[Excerpted records Boundary: Start]
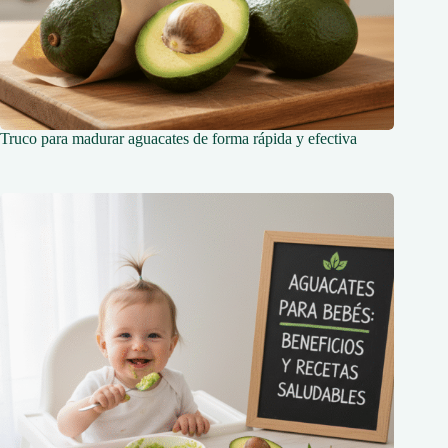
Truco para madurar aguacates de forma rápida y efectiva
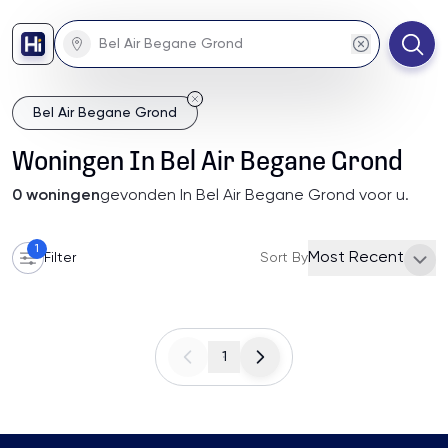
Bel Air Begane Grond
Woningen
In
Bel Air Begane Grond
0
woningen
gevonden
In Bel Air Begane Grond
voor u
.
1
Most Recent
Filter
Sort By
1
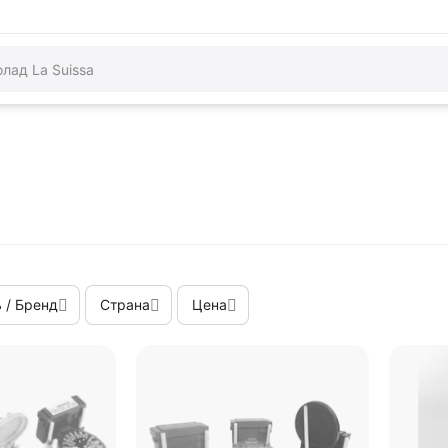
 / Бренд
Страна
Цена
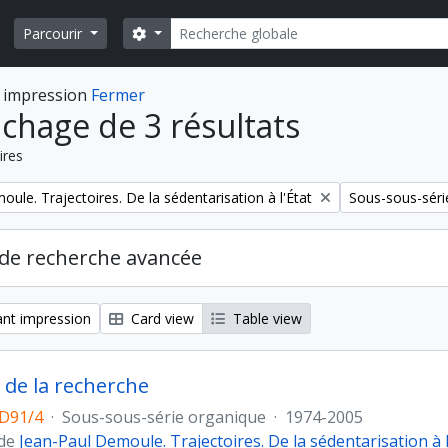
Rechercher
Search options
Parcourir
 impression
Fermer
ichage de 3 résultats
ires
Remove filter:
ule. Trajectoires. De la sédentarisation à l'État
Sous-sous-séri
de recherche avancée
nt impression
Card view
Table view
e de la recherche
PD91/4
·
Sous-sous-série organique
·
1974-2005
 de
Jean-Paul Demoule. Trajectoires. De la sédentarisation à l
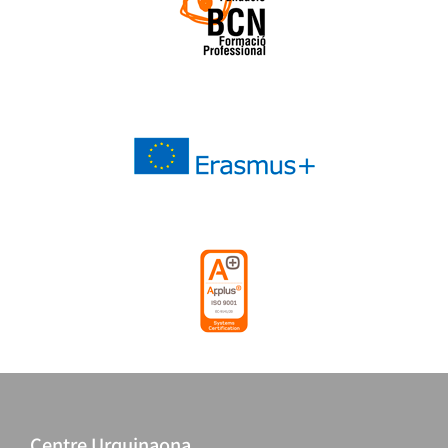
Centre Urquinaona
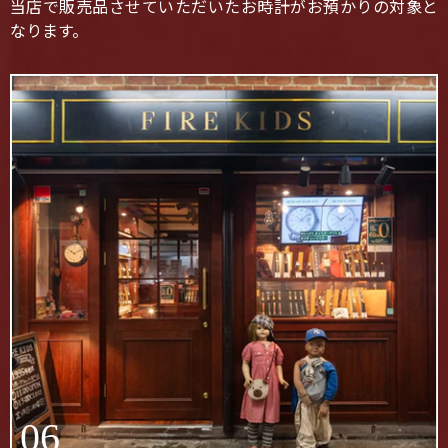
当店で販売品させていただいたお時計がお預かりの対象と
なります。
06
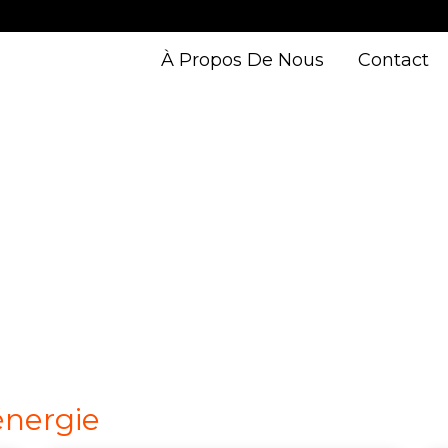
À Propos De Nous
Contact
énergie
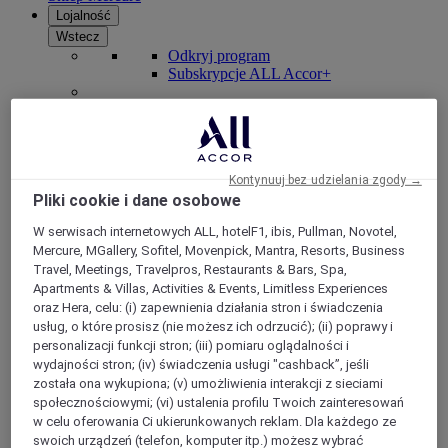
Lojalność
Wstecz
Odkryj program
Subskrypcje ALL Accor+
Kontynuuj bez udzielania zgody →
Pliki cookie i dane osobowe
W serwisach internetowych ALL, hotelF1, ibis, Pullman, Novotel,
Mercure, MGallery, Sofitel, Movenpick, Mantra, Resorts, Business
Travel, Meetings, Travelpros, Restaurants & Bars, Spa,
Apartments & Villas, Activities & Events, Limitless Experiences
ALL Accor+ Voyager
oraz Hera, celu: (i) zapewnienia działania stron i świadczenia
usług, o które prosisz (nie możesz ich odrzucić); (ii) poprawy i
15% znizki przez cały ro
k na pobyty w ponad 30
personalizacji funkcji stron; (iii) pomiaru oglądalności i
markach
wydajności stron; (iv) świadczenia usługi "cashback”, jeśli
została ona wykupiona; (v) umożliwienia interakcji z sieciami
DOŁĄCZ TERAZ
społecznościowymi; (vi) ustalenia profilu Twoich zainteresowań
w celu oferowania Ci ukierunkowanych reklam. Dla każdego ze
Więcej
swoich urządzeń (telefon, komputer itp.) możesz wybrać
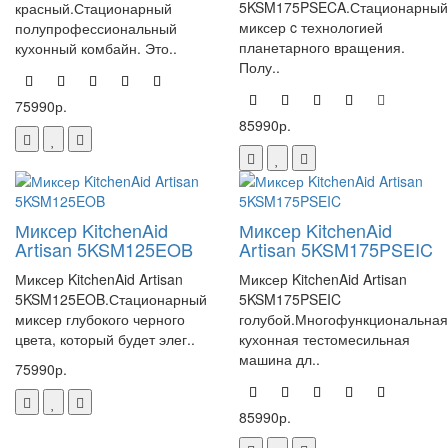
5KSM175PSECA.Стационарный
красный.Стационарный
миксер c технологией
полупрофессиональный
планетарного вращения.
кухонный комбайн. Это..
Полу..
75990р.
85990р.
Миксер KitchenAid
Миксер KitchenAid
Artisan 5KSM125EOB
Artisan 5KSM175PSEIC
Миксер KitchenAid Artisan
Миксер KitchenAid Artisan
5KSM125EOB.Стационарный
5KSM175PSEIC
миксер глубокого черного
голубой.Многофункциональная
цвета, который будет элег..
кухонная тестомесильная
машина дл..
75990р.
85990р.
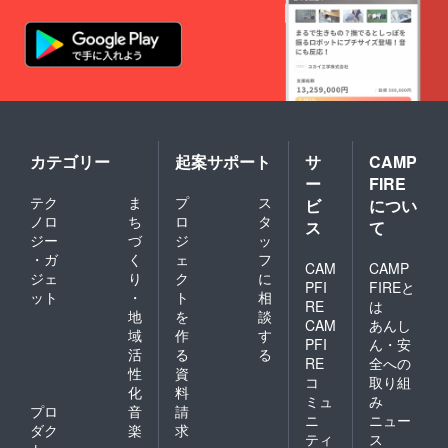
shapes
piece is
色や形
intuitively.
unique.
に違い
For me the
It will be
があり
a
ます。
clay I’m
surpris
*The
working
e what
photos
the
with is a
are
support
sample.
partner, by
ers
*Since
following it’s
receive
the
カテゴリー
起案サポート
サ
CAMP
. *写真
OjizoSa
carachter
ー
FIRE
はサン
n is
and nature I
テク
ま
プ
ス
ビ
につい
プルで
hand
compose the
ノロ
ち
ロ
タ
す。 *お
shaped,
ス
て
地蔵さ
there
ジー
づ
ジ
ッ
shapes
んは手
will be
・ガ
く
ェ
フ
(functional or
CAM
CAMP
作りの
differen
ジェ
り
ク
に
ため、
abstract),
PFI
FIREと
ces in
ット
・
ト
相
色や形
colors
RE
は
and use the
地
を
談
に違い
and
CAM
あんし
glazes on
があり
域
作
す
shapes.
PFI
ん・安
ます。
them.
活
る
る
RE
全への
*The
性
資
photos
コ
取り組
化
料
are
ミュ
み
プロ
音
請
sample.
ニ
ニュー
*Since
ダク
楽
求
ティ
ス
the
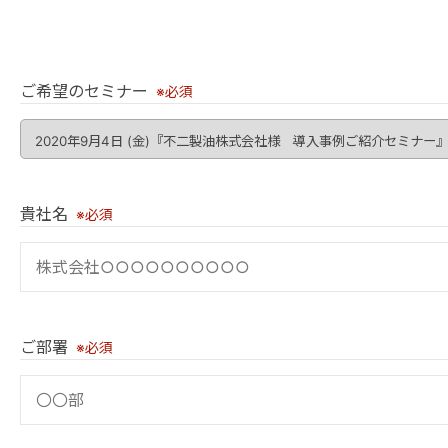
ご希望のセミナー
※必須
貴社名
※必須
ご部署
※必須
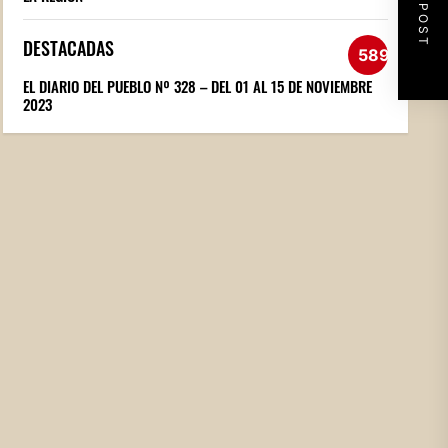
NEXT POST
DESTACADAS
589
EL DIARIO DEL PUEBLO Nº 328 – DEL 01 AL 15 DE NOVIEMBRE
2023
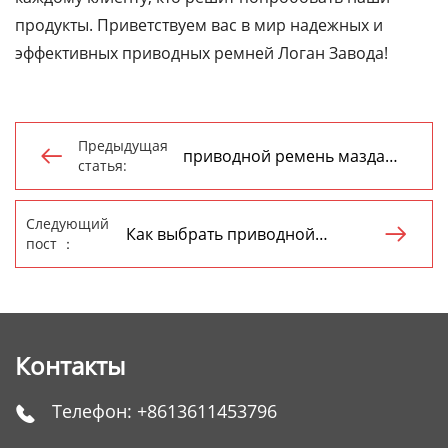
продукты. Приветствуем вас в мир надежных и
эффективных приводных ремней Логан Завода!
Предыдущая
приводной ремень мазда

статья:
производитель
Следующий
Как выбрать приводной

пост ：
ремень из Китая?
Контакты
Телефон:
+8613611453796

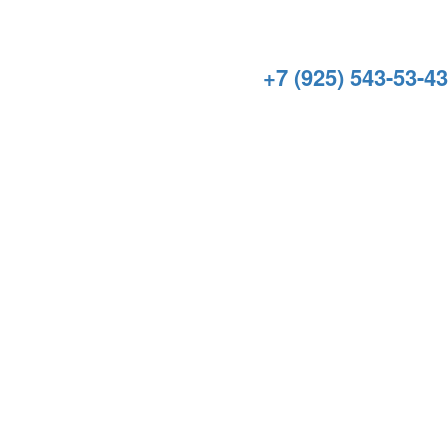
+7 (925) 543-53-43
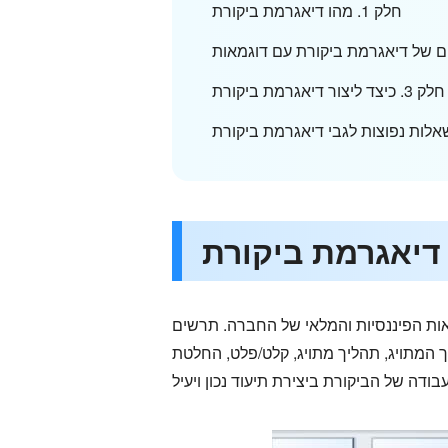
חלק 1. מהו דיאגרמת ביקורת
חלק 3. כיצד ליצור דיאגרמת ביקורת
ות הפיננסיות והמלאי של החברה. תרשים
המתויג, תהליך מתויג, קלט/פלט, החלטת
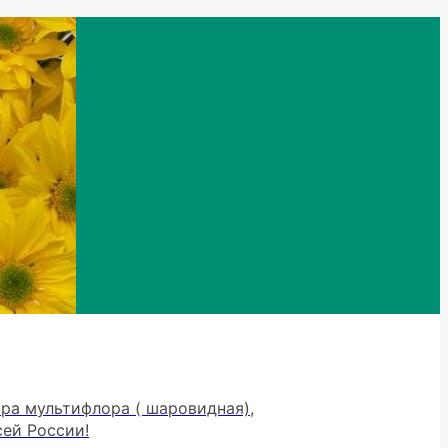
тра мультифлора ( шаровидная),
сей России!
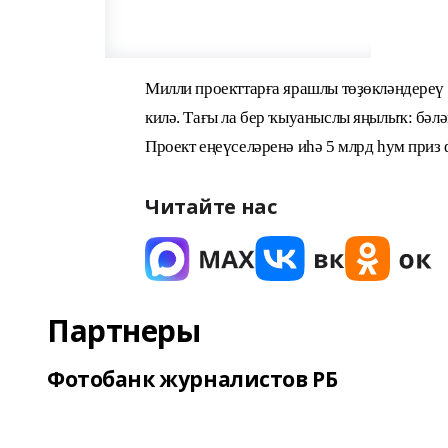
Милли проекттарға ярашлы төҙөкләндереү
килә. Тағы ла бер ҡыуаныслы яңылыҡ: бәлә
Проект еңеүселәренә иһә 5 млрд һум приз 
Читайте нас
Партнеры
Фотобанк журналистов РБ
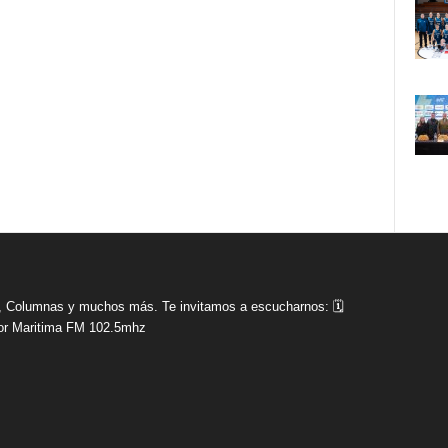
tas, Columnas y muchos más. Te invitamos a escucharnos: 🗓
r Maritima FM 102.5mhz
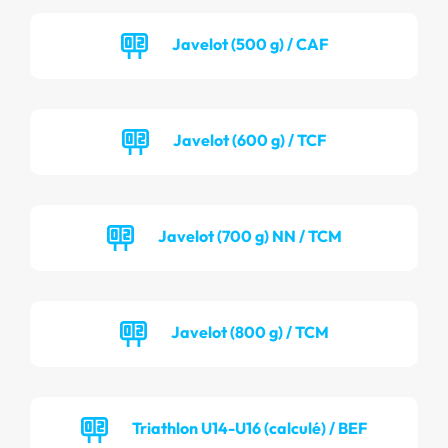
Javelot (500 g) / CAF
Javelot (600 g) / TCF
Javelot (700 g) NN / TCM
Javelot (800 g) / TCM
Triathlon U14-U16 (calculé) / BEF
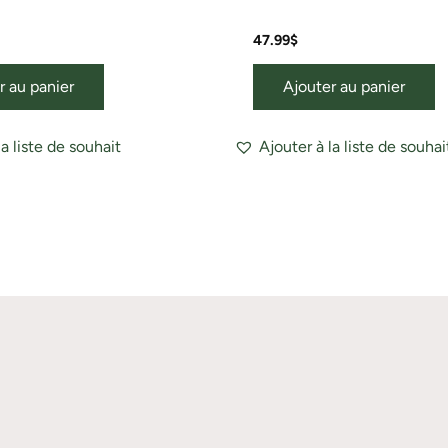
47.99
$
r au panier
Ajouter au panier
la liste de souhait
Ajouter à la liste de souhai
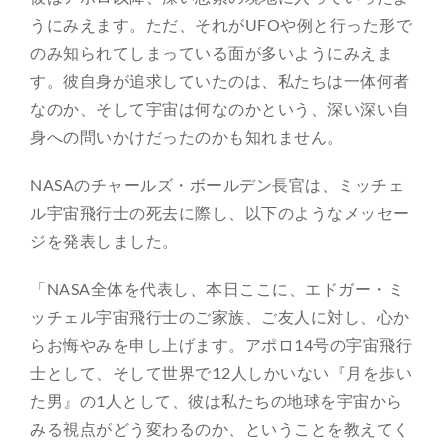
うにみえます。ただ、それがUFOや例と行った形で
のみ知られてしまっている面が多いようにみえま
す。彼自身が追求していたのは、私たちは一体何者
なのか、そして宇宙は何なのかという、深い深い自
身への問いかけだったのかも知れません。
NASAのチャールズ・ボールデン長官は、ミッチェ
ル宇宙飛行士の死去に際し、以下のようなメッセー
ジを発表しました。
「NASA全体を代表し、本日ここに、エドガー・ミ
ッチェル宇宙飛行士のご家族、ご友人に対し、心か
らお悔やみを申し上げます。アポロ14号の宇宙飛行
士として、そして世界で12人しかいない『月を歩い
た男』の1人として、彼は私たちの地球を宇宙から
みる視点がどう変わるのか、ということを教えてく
[Excerpted records Boundary: End]
Problem statement |
Reproduce the data above verbatim, minus any images.

Solution for this problem |
Truco para madurar aguacates de forma rápida y efectiva
Bel Air Begane Grond
Woningen
In
Bel Air Begane Grond
0
woningen
gevonden
In Bel Air Begane Grond
voor u
.
1
Most Recent
Filter
Sort By
1
 / Бренд
Страна
Цена
Rechercher
Search options
Parcourir
 impression
Fermer
ichage de 3 résultats
ires
Remove filter:
ule. Trajectoires. De la sédentarisation à l'État
Sous-sous-séri
de recherche avancée
nt impression
Card view
Table view
e de la recherche
PD91/4
·
Sous-sous-série organique
·
1974-2005
 de
Jean-Paul Demoule. Trajectoires. De la sédentarisation à l
Centre Urquinaona
当店で販売品させていただいたお時計がお預かりの対象と
なります。
06
À Propos De Nous
Contact
énergie
Lojalność
Wstecz
Odkryj program
Subskrypcje ALL Accor+
Kontynuuj bez udzielania zgody →
Pliki cookie i dane osobowe
W serwisach internetowych ALL, hotelF1, ibis, Pullman, Novotel,
Mercure, MGallery, Sofitel, Movenpick, Mantra, Resorts, Business
Travel, Meetings, Travelpros, Restaurants & Bars, Spa,
Apartments & Villas, Activities & Events, Limitless Experiences
ALL Accor+ Voyager
oraz Hera, celu: (i) zapewnienia działania stron i świadczenia
usług, o które prosisz (nie możesz ich odrzucić); (ii) poprawy i
15% znizki przez cały ro
k na pobyty w ponad 30
personalizacji funkcji stron; (iii) pomiaru oglądalności i
markach
wydajności stron; (iv) świadczenia usługi "cashback”, jeśli
została ona wykupiona; (v) umożliwienia interakcji z sieciami
DOŁĄCZ TERAZ
społecznościowymi; (vi) ustalenia profilu Twoich zainteresowań
w celu oferowania Ci ukierunkowanych reklam. Dla każdego ze
Więcej
swoich urządzeń (telefon, komputer itp.) możesz wybrać
5KSM175PSECA.Стационарный
красный.Стационарный
миксер c технологией
полупрофессиональный
планетарного вращения.
кухонный комбайн. Это..
Полу..
75990р.
85990р.
Миксер KitchenAid
Миксер KitchenAid
Artisan 5KSM125EOB
Artisan 5KSM175PSEIC
Миксер KitchenAid Artisan
Миксер KitchenAid Artisan
5KSM125EOB.Стационарный
5KSM175PSEIC
миксер глубокого черного
голубой.Многофункциональная
цвета, который будет элег..
кухонная тестомесильная
машина дл..
75990р.
85990р.
shapes
piece is
色や形
intuitively.
unique.
に違い
For me the
It will be
があり
a
ます。
clay I’m
surpris
*The
working
e what
photos
the
with is a
are
support
sample.
partner, by
ers
*Since
following it’s
receive
the
カテゴリー
起案サポート
サ
CAMP
. *写真
OjizoSa
carachter
ー
FIRE
はサン
n is
and nature I
テク
ま
プ
ス
ビ
につい
プルで
hand
compose the
ノロ
ち
ロ
タ
す。 *お
shaped,
ス
て
地蔵さ
there
ジー
づ
ジ
ッ
shapes
んは手
will be
・ガ
く
ェ
フ
(functional or
CAM
CAMP
作りの
differen
ジェ
り
ク
に
ため、
abstract),
PFI
FIREと
ces in
ット
・
ト
相
色や形
colors
RE
は
and use the
地
を
談
に違い
and
CAM
あんし
glazes on
があり
域
作
す
shapes.
PFI
ん・安
ます。
them.
活
る
る
RE
全への
*The
性
資
photos
コ
取り組
化
料
are
ミュ
み
プロ
音
請
sample.
ニ
ニュー
*Since
ダク
楽
求
ティ
ス
the
ご希望のセミナー
※必須
貴社名
※必須
ご部署
※必須
NEXT POST
DESTACADAS
589
EL DIARIO DEL PUEBLO Nº 328 – DEL 01 AL 15 DE NOVIEMBRE
2023
продукты. Приветствуем вас в мир надежных и
эффективных приводных ремней Логан Завода!
Предыдущая
приводной ремень мазда

статья:
производитель
Следующий
Как выбрать приводной

пост ：
ремень из Китая?
Контакты
Телефон:
+8613611453796

+7 (925) 543-53-43
חלק 1. מהו דיאגרמת ביקורת
חלק 3. כיצד ליצור דיאגרמת ביקורת
ות הפיננסיות והמלאי של החברה. תרשים
המתויג, תהליך מתויג, קלט/פלט, החלטת
тра мультифлора ( шаровидная),
сей России!
Милли проекттарға ярашлы төҙөкләндереү
килә. Тағы ла бер ҡыуаныслы яңылыҡ: бәлә
Проект еңеүселәренә иһә 5 млрд һум приз 
Читайте нас
Партнеры
Фотобанк журналистов РБ
tas, Columnas y muchos más. Te invitamos a escucharnos: 🗓
r Maritima FM 102.5mhz
Javelot (500 g) / CAF
Javelot (600 g) / TCF
Javelot (700 g) NN / TCM
Javelot (800 g) / TCM
Triathlon U14-U16 (calculé) / BEF
47.99
$
r au panier
Ajouter au panier
la liste de souhait
Ajouter à la liste de souhai
うにみえます。ただ、それがUFOや例と行った形で
のみ知られてしまっている面が多いようにみえま
す。彼自身が追求していたのは、私たちは一体何者
なのか、そして宇宙は何なのかという、深い深い自
身への問いかけだったのかも知れません。
NASAのチャールズ・ボールデン長官は、ミッチェ
ル宇宙飛行士の死去に際し、以下のようなメッセー
ジを発表しました。
「NASA全体を代表し、本日ここに、エドガー・ミ
ッチェル宇宙飛行士のご家族、ご友人に対し、心か
らお悔やみを申し上げます。アポロ14号の宇宙飛行
士として、そして世界で12人しかいない『月を歩い
た男』の1人として、彼は私たちの地球を宇宙から
みる視点がどう変わるのか、ということを教えてく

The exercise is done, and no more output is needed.